Each group of levels has its own theme, and while it would be nice if they were mixed up a bit so you aren’t playing the same one repeatedly, the fact is there isn’t a lot of variety in the first place. For instance, of the four available, the first two– “Pirate” and “Shark”– are virtually indistinguishable. This isn’t helped much by the fact that there are indeed sharks in the Pirate levels, and pirates in the Shark levels, making the entire concept of varied stages feel more like mild lip service. In fact, the iTunes fact sheet only states there are two settings, “Pirate” and “Jungle,” so at least it’s not like they’re trying to deceive you.
All that aside, though, the game has some catchy music and nice visuals which make the experience more interesting and engaging than your typical Breakout clone. The visual angle is at more of a 3/4 perspective as well, and while this effectively helps to obscure your ball as it bounces around the back of an unbroken arena, it nonetheless allows the game to distinguish itself further in a good way.

▸ DATA BELOW:
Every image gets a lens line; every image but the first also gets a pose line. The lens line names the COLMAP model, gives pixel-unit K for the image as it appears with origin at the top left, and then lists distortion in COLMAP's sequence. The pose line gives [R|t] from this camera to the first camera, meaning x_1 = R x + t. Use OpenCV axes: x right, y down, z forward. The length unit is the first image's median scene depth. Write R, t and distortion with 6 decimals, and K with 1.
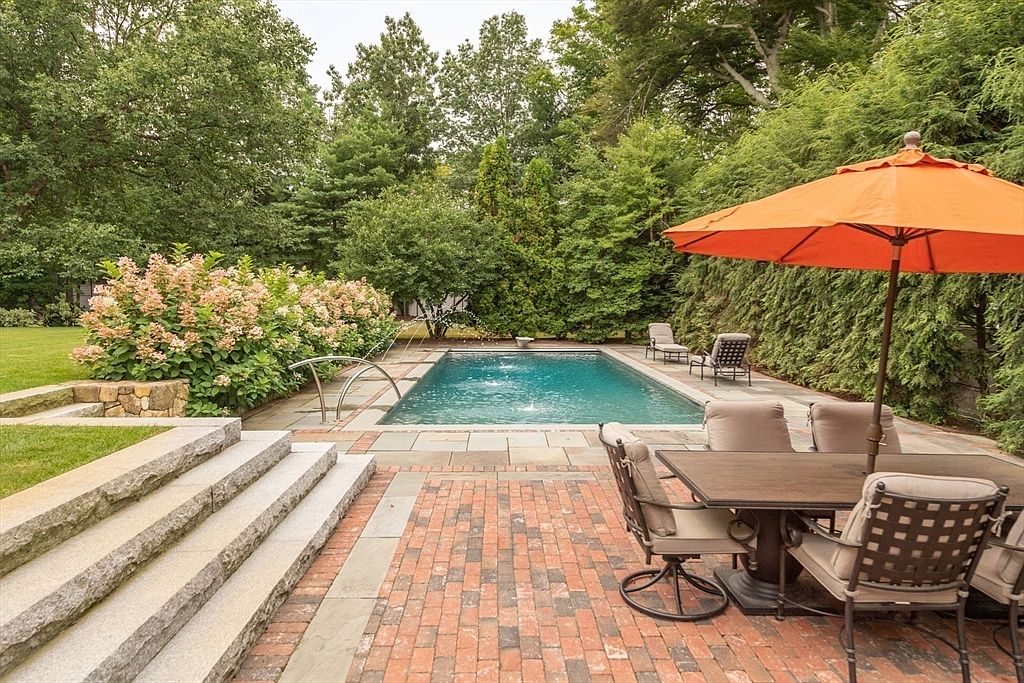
lens RADIAL K [[668.0, 0, 509.2], [0, 668.0, 338.4], [0, 0, 1]] dist [0.001913, -0.004793]
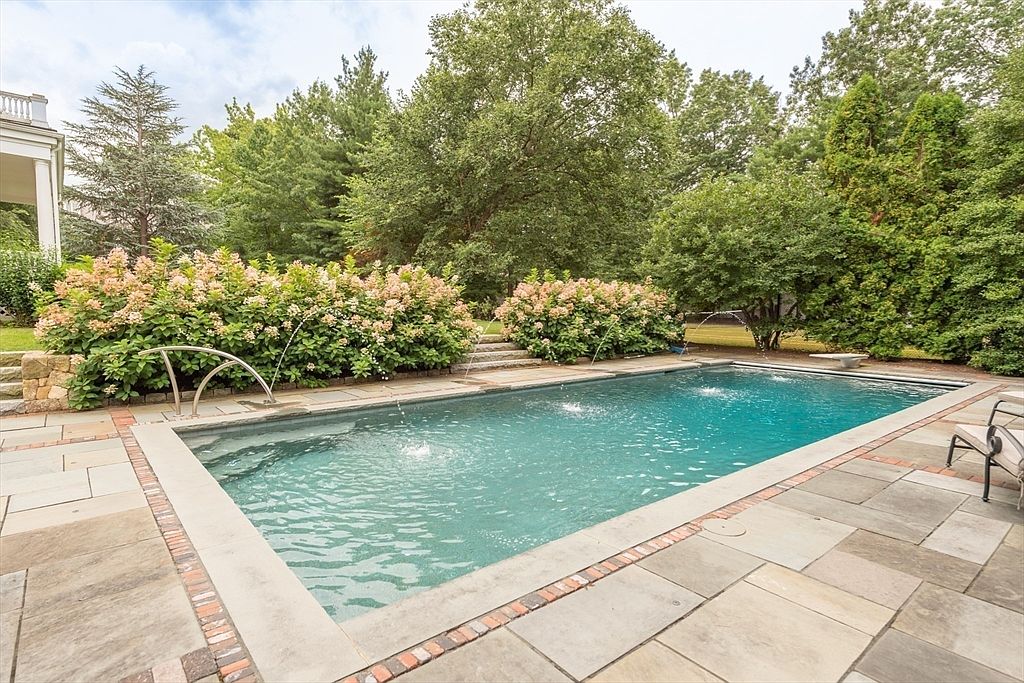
lens RADIAL K [[539.5, 0, 509.3], [0, 539.5, 343.8], [0, 0, 1]] dist [0.005698, 0.000361]
pose [[0.612078, 0.060286, -0.788496, 0.228687], [-0.054798, 0.997927, 0.033761, -0.010686], [0.788896, 0.022544, 0.614113, 0.335056]]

▸ COMPLETE THE FOLLOWING:
• a. According to the game review, why does the idea of varied stages feel like little more than lip service? Answer in one to three sentences.
• b. Copy every line of the records word for word, leaving out the pictures.
The game review and the records are unrelated material.

▸ ANSWERS TO THE PROBLEMS:
• a. The first two themes, "Pirate" and "Shark," are virtually indistinguishable. The Pirate levels contain sharks and the Shark levels contain pirates, which blurs the difference between the stages even further.

• b.
Every image gets a lens line; every image but the first also gets a pose line. The lens line names the COLMAP model, gives pixel-unit K for the image as it appears with origin at the top left, and then lists distortion in COLMAP's sequence. The pose line gives [R|t] from this camera to the first camera, meaning x_1 = R x + t. Use OpenCV axes: x right, y down, z forward. The length unit is the first image's median scene depth. Write R, t and distortion with 6 decimals, and K with 1.
lens RADIAL K [[668.0, 0, 509.2], [0, 668.0, 338.4], [0, 0, 1]] dist [0.001913, -0.004793]
lens RADIAL K [[539.5, 0, 509.3], [0, 539.5, 343.8], [0, 0, 1]] dist [0.005698, 0.000361]
pose [[0.612078, 0.060286, -0.788496, 0.228687], [-0.054798, 0.997927, 0.033761, -0.010686], [0.788896, 0.022544, 0.614113, 0.335056]]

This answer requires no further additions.